* 요청 사항: 데이터 맨 처음부터 "As políticas públicas desempenham"가 들어 있는 줄까지, 처음 줄과 그 줄을 포함한 모든 줄을 한 글자도 바꾸지 말고 옮겨 적으세요.

========================

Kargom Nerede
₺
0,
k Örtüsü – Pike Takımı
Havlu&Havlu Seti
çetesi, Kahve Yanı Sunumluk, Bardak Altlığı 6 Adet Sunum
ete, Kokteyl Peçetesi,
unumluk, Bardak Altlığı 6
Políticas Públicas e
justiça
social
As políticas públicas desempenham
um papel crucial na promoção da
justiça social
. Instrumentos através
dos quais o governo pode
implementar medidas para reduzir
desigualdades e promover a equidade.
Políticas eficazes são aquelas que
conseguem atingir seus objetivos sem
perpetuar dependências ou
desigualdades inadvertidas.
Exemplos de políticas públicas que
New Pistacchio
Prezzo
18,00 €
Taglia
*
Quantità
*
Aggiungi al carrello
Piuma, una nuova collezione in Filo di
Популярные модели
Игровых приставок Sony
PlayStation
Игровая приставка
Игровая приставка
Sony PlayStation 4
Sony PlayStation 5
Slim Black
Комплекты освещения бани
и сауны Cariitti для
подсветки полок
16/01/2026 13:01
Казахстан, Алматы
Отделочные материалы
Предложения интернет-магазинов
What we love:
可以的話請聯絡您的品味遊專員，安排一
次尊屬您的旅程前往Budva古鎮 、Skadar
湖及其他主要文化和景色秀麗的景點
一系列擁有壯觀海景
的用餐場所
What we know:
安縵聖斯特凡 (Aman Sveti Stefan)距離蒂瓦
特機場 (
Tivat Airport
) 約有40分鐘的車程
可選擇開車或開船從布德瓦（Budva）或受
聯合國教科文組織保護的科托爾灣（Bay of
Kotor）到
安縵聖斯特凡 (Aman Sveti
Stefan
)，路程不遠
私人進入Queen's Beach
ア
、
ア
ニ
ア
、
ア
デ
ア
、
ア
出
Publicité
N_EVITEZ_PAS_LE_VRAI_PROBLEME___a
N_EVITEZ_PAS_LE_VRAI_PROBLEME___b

========================

* 작업 결과:
Kargom Nerede
₺
0,
k Örtüsü – Pike Takımı
Havlu&Havlu Seti
çetesi, Kahve Yanı Sunumluk, Bardak Altlığı 6 Adet Sunum
ete, Kokteyl Peçetesi,
unumluk, Bardak Altlığı 6
Políticas Públicas e
justiça
social
As políticas públicas desempenham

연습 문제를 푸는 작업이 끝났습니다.